## Complete the following
A. List every author named in the article record, in the order they appear.
B. Answer these questions from the article record:
(i) In which journal did the article appear?
(ii) What kind of equation does the proposed biological model use?
(iii) How many layers does the convolutional neural network have?

Text excerpt below:

AUTHOR=Ji Hangjie , Lafata Kyle , Mowery Yvonne , Brizel David , Bertozzi Andrea L. , Yin Fang-Fang , Wang Chunhao 

TITLE=Post-Radiotherapy PET Image Outcome Prediction by Deep Learning Under Biological Model Guidance: A Feasibility Study of Oropharyngeal Cancer Application

JOURNAL=Frontiers in Oncology

VOLUME=Volume 12 - 2022

YEAR=2022

URL=https://www.frontiersin.org/journals/oncology/articles/10.3389/fonc.2022.895544

DOI=10.3389/fonc.2022.895544

ISSN=2234-943X

ABSTRACT=Purpose: 
To develop a method of biologically guided deep learning for post-radiation 18FDG-PET image outcome prediction based on pre-radiation images and radiotherapy dose information.
Methods: 
Based on the classic reaction-diffusion mechanism, a novel biological model was proposed using a partial differential equation that incorporates spatial radiation dose distribution as a patient-specific treatment information variable. A 7-layer encoder-decoder based convolutional neural network (CNN) was designed and trained to learn the proposed biological model. As such, the model could generate post-radiation 18FDG-PET image outcome predictions with break-down biological components for enhanced explainability.

End of Text excerpt.
Raw data below:

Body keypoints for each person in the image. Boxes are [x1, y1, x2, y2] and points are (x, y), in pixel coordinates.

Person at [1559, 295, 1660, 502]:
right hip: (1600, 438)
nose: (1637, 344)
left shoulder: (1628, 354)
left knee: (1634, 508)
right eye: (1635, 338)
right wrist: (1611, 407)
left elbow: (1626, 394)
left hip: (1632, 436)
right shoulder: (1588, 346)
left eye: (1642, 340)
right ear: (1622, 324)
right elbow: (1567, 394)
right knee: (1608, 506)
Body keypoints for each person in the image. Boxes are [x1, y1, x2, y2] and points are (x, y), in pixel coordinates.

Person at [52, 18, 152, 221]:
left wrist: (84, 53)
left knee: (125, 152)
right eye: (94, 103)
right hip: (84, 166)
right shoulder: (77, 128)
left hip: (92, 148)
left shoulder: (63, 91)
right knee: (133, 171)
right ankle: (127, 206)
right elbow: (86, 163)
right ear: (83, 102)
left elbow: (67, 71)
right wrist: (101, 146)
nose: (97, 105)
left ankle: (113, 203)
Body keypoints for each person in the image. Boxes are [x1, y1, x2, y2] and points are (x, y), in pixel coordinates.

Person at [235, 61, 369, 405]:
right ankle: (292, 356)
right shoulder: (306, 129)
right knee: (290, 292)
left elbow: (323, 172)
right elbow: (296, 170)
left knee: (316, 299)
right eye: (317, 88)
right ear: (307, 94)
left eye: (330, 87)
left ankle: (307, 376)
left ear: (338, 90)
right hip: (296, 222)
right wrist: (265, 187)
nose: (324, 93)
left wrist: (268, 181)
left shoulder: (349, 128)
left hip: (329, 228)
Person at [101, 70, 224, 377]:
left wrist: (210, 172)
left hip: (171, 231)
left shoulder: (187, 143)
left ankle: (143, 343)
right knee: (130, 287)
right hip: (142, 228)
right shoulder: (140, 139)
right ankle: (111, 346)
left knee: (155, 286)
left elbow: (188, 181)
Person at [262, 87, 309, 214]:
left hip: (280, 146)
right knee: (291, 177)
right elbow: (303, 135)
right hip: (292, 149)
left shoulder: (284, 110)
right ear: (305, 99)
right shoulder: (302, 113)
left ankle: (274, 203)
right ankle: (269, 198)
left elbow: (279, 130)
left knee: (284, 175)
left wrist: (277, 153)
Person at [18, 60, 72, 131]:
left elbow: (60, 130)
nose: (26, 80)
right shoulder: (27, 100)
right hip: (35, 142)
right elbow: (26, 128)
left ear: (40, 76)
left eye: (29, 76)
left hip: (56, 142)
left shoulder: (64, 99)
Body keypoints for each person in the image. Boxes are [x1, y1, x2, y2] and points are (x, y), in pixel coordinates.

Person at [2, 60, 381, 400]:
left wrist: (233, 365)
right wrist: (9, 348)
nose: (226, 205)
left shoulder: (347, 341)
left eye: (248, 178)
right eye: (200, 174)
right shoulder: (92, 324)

End of Raw data.

## Answers per task
A.
Ji Hangjie
Lafata Kyle
Mowery Yvonne
Brizel David
Bertozzi Andrea L.
Yin Fang-Fang
Wang Chunhao

B.
(i) Frontiers in Oncology
(ii) A partial differential equation
(iii) Seven